Originally conceived by artists James Surls and Charmaine Locke, this outdoor, multidisciplinary art exhibition lies within natural galleries formed by small clearings in the woods of Southeast Texas.
The project is co-curated by Jack Massing and Xandra Eden to include newly commissioned works by fourteen artists and artist teams. The flora and fauna of the grounds of LSCAN take a central role in a number of the artists’ works, while others focus on community, the environment, and our relationships to nature and land.
Look for art from renowned and up and coming artists including Leticia R. Bajuyo, Susan Budge and George Tobolowsky, John Calaway, Carlos Canul and Rachel Gardner, Lina Dib, Alton DuLaney, Ronald L. Jones, Sharon Kopriva, Charmaine Locke, Jack Massing, Sherry Owens and Art Shirer, Patrick Renner, Kaneem Smith, and James Surls.
“Evita Tezeno: Out of Many” at Houston Museum of African American Culture (April 27-June 17)
This new exhibition by the Texas-born collage artist showcases her technique that combines painting and collage.

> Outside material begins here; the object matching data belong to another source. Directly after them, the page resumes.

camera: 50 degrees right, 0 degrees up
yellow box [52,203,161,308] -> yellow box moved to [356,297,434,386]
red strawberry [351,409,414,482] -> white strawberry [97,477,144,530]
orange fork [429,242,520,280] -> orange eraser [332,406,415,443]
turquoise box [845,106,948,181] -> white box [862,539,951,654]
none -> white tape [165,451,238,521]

Tezeno’s tapestry-like works are carefully constructed from a variety of materials she brings together to depict everyday scenes from Black Life in America. Turning the phrase “Out of Many, One” and its Latin form E Pluribus Unum, which articulates the ideals of America’s Founding Fathers, the exhibition “Out of Many” aspire to those ideals, representing, with fondness, the days in the lives of everyday Black Americans.